Cependant, même les sanctions pourraient ne pas constituer une garantie en cas de violation du Traité sur l’espace extra-atmosphérique. « N’oubliez pas que la Chine, membre permanent du Conseil de sécurité de l’ONU, est susceptible d’opposer son veto aux sanctions de l’ONU », a ajouté Squassoni.
« Une autre difficulté est de savoir si nous savons quelle est cette capacité jusqu’à ce que la Russie l’utilise réellement. Si nous disposons d’excellents renseignements, sommes-nous prêts à les partager pour justifier l’imposition de coûts à la Russie ? Ce n’est pas clair. »
Un exemple plus récent s’est produit en 2021, lorsque la Russie a mené un test antisatellite destructeur au cours duquel un missile balistique a détruit un satellite espion défunt, créant un énorme nuage de débris en orbite qui menaçait d’autres engins spatiaux, y compris la Station spatiale internationale.

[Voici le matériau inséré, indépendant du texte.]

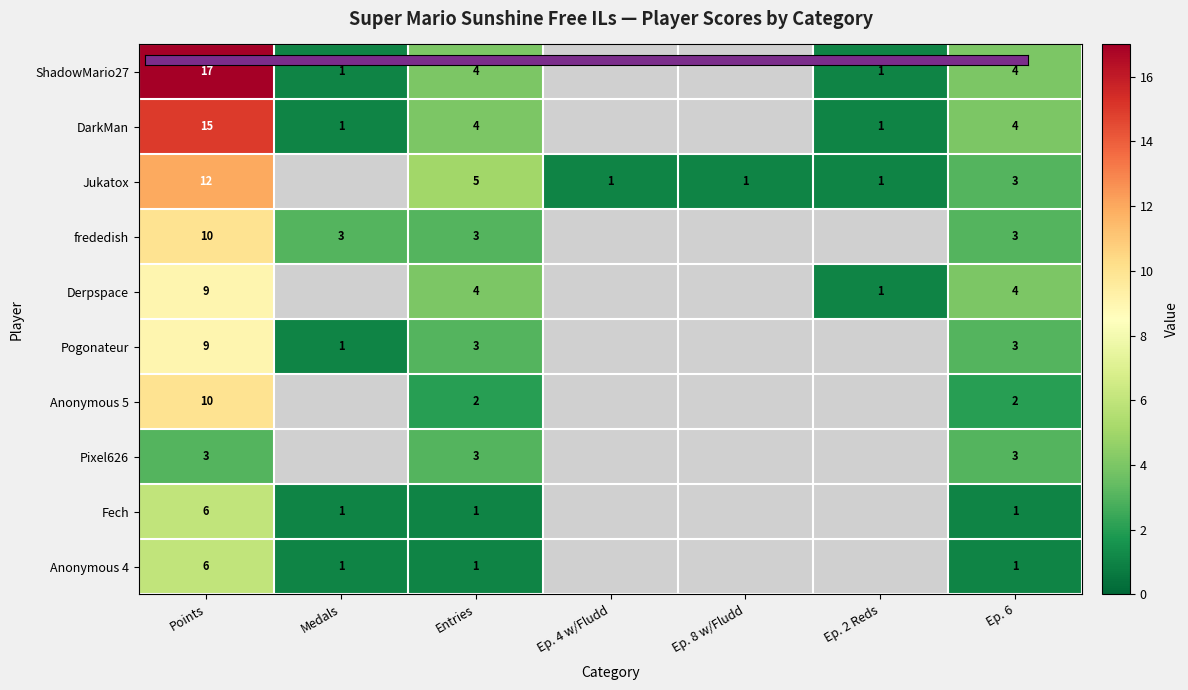

Where is ShadowMario27 nearest to the value 9?

Entries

Le test a suscité une large condamnation de la part de la communauté internationale, et des discussions ont eu lieu sur la question de savoir si un tel test violait ou non l’OST. L’article IX du traité stipule que les parties signataires « mèneront toutes leurs activités dans l’espace extra-atmosphérique, y compris sur la Lune et les autres corps célestes, en tenant dûment compte des intérêts correspondants de tous les autres États parties au Traité ».
Quelques mois plus tard, la Russie a lancé une menace contre les satellites privés occidentaux, les qualifiant de « cible légitime ». Une telle attaque constituerait une violation du Traité sur l’espace extra-atmosphérique, même si la Russie a affirmé que l’utilisation de satellites civils pour collecter des renseignements sur des champs de bataille comme en Ukraine était une violation en soi.

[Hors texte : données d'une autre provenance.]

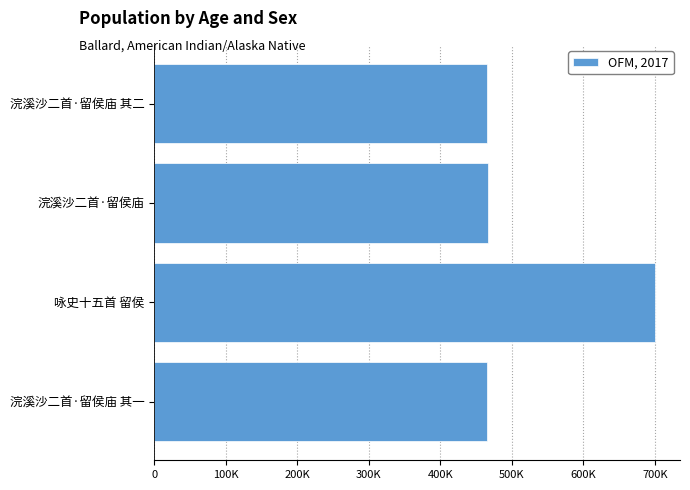

Are the bars horizontal?

Yes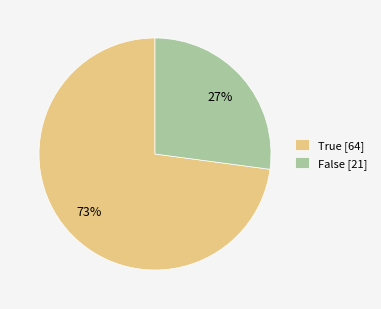

To the nearest percent, what is the combined percentage of False [21] and True [64]?

100%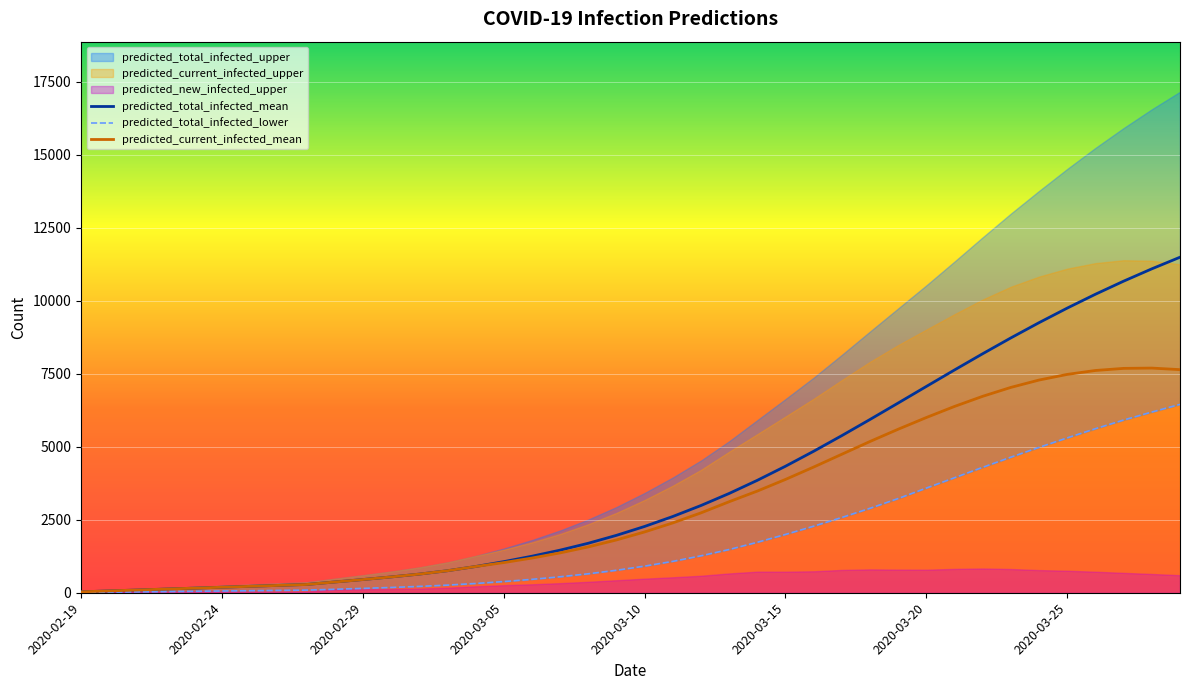

What is the highest value of the predicted_total_infected_mean series?

11494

C’est pourquoi Doel a déclaré qu’en fin de compte, les traités sont fragiles et dépendent du succès des mécanismes d’application. En outre, ces accords sont souvent bouleversés par les progrès technologiques rapides ou les évolutions géopolitiques. « Les traités peuvent être fragiles mais rester respectés parce qu’aucun nouveau développement politique, économique ou technologique ne suffit à les remettre en question – donc maintenir le statu quo semble généralement une bonne option », a déclaré Doel.
Doel a cité l’exemple du Traité sur l’Antarctique de 1959, qui, selon lui, continue d’être respecté car il n’y a eu aucune découverte inattendue de ressources naturelles majeures sur le continent qui pourrait provoquer une « ruée vers l’or ».
Une telle découverte et la ruée vers l’or qui en résulte pourraient se dérouler actuellement dans l’espace. De nombreux pays se battent pour établir une présence durable sur la Lune dans ce que certains ont appelé une « ruée vers l’or lunaire » pour garantir l’accès à la glace d’eau, à l’hélium-3 (un isotope destiné à être utilisé dans les réacteurs à fusion nucléaire) et aux minéraux de terres rares.
Même les ressources intangibles telles que les orbites stratégiques ou les radiofréquences sont rapidement saisies par les superpuissances spatiales au nom de la sécurité nationale et de la prospérité économique.
C’est l’une des raisons pour lesquelles l’administrateur de la NASA, Bill Nelson, a ouvertement déclaré que les États-Unis étaient engagés dans une nouvelle « course à l’espace », alors que l’agence vise à remettre des humains sur la Lune grâce à son programme Artemis.
Et tout comme lors de la dernière course à l’espace pendant la guerre froide, le développement rapide de nouvelles capacités de vol spatial a soulevé de nouvelles questions sur la coopération internationale dans l’espace et la militarisation de l’orbite terrestre. Reste à savoir si un nouveau traité sur l’espace extra-atmosphérique est une réelle possibilité.